6. Pets Are Not “Fur Kids”.
Ok, we all refer to our pets as “fur kids”, but animals are not humans. Animals have their very own specific environmental, mental, and physical needs that need to be met. When we treat them as if they are children, we are not recognizing what they inherently need to be happy and healthy in our home. Your pet is not a child, nor should they be treated like one. We need to learn to see animals for who they are; a living being that has species-specific needs. Of course our pets have distinct personalities, and they are some of our greatest teachers, but they are not children. We do them a disservice when we don’t allow them to be a dog, a cat, or a parrot. When we label them, and put unrealistic expectations on them, we hinder them, and what they need to fully thrive in our home.
7. If There Is a Behavioral Issue, It’s Your Job to Figure Out Why.
If your pet is house soiling or destroying “unauthorized items”, it’s your job as their guardian to figure out WHY. There is always a reason, and I promise it’s not to upset you. When we explain behaviors away by saying the animal is just “mad” at us or “being a jerk”, we are missing what’s really going on with our animal companions. Your animal companion may need your HELP, instead of your anger and frustration. As their guardians, we have to learn to see their motivation behind the behavior. Ask yourself:
- Is there a medical issue that needs to be addressed?
- Are they stressed from someone else, or another animal in the house?
- Is there something outside that is adding stress?
- Are they experiencing separation anxiety?
- Are they bored?
- Do they need more mental and physical enrichment?
8. There could be a medical or behavioral issue that needs to be addressed ASAP!

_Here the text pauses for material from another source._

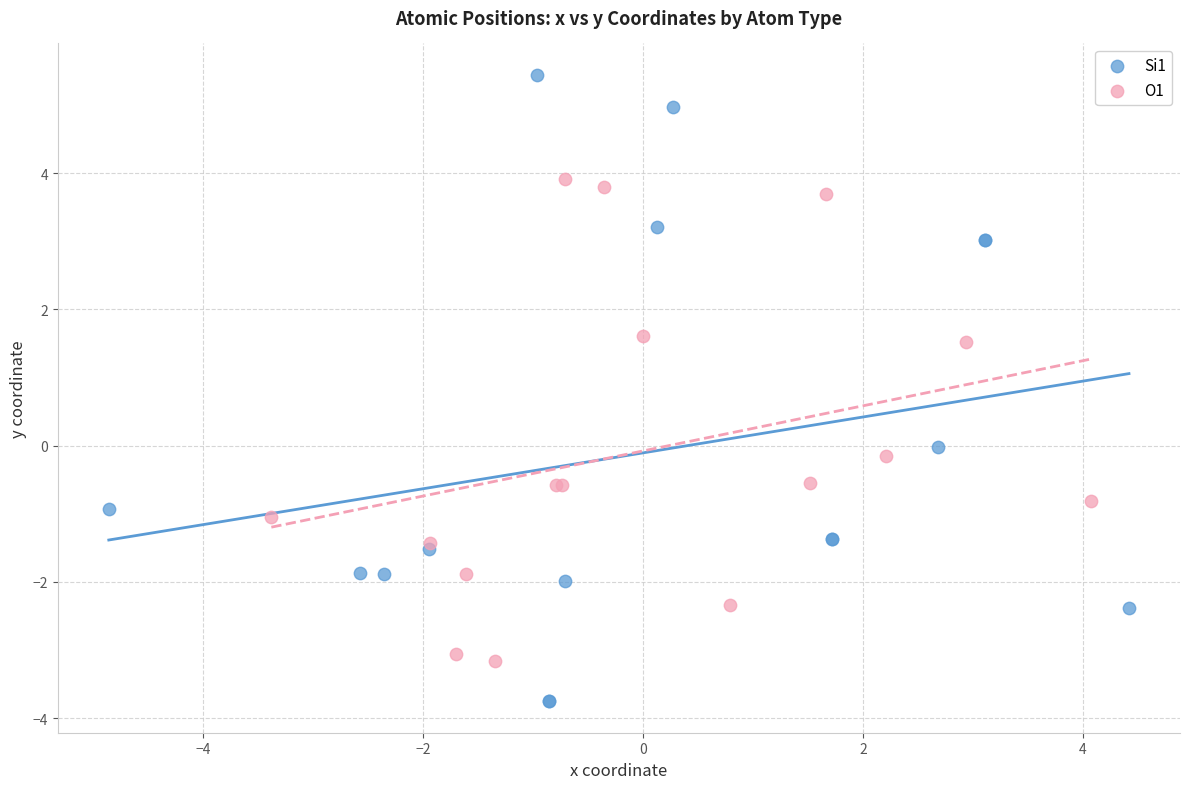

Which series contains the lowest Y value?

Si1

When someone contacts me to help them with a behavior issue that they are seeing in their pet, the first thing I ask is, “When is the last time your ___ had a medical exam? This is where we want to start. If there is a behavior issue, we need to rule out the possibility of underlying health issues. Health issues -in every species of animal- can directly affect their behavior. If there is a confirmed clean bill of health by the veterinarian, then we can start to address the environment, and what might be creating the new, (undesirable) behaviors that they are seeing in their pet. This can be anything from their diet, to their “person”. Here are some common possibilities for why your pet is doing what you might refer to as “naughty things” when you’re not home:
- They are climbing out of their skin with excess energy because h/she doesn’t receive enough exercise!
- They are not properly house trained.
- They are incontinent.
- They cannot hold their urine or feces for the long time that you are gone.

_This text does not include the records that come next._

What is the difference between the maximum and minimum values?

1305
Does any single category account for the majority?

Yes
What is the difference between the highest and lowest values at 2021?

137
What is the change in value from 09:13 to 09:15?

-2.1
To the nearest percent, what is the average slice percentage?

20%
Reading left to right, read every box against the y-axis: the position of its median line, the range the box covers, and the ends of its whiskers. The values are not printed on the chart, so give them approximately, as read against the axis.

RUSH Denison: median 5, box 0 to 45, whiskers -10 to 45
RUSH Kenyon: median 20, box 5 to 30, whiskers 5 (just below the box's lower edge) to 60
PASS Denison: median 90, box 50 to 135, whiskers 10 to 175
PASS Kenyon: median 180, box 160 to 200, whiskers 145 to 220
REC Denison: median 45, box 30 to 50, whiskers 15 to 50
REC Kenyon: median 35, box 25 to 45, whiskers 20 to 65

- They suffer from separation anxiety.
- They have C.C.D (canine compulsive disorder).
- They suffer from Feline Separation Anxiety
- There was a thunderstorm (or fireworks) that terrified them.
- Something else is scaring, frightening, or stressing them while you’re gone.
So what’s the take home message here? Our animals are not plotting their revenge on us. They are not planning how to get back at us. They are not programmed the way humans are. So we must learn to recognize what is really going on with the animal that we have chosen to bring into our lives. Yes, “accidents” and mishaps happen in the house, but not because that’s the animal’s way of acting out and being “mad” at us. Please take the human perceptions and judgments out of the situation, and learn to view life from the animal’s perspective. Help them! Find out what they need and what is causing their behavior. There is always a valid reason and explanation behind it, and it’s not about trying to upset us.
“We don’t see things as they are, we see them as we are.” –Anais Nin
- When you punish a cat for exhibiting a behavior you don’t like, it doesn’t stop the behavior; it can make it worse!